**Exercise:**
From the entries that follow, extract each line holding the string "aanvrager".

**Transcribed page contents:**
╔══

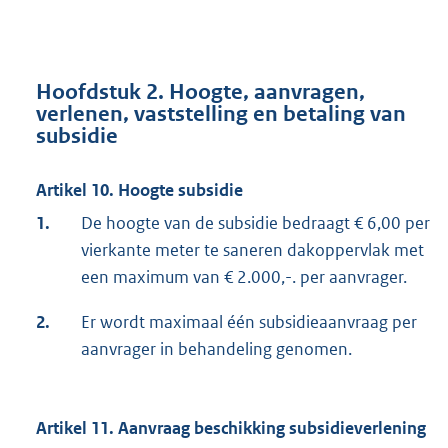
Hoofdstuk 2. Hoogte, aanvragen,
verlenen, vaststelling en betaling van
subsidie
Artikel 10. Hoogte subsidie
1.
De hoogte van de subsidie bedraagt € 6,00 per
vierkante meter te saneren dakoppervlak met
een maximum van € 2.000,-. per aanvrager.
2.
Er wordt maximaal één subsidieaanvraag per
aanvrager in behandeling genomen.
Artikel 11. Aanvraag beschikking subsidieverlening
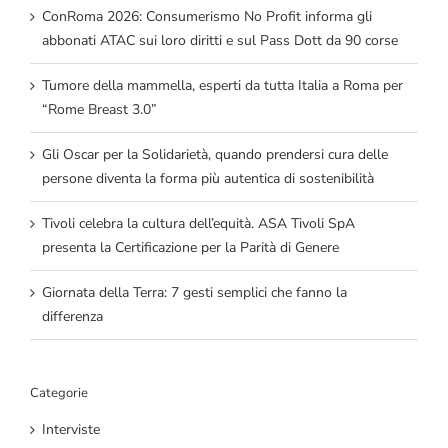
ConRoma 2026: Consumerismo No Profit informa gli
abbonati ATAC sui loro diritti e sul Pass Dott da 90 corse
Tumore della mammella, esperti da tutta Italia a Roma per
“Rome Breast 3.0”
Gli Oscar per la Solidarietà, quando prendersi cura delle
persone diventa la forma più autentica di sostenibilità
Tivoli celebra la cultura dell’equità. ASA Tivoli SpA
presenta la Certificazione per la Parità di Genere
Giornata della Terra: 7 gesti semplici che fanno la
differenza
Categorie
Interviste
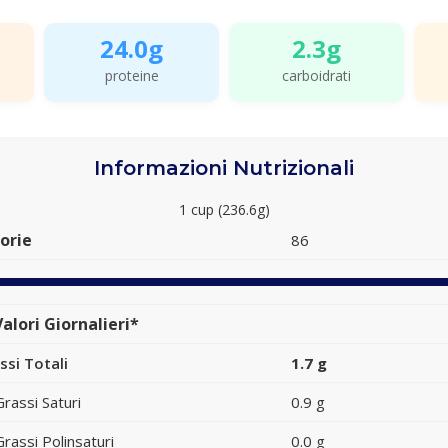
24.0g
2.3g
proteine
carboidrati
Informazioni Nutrizionali
1 cup (236.6g)
orie
86
alori Giornalieri*
ssi Totali
1.7 g
Grassi Saturi
0.9 g
Grassi Polinsaturi
0.0 g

╚══

**Result of this exercise:**
een maximum van € 2.000,-. per aanvrager.
aanvrager in behandeling genomen.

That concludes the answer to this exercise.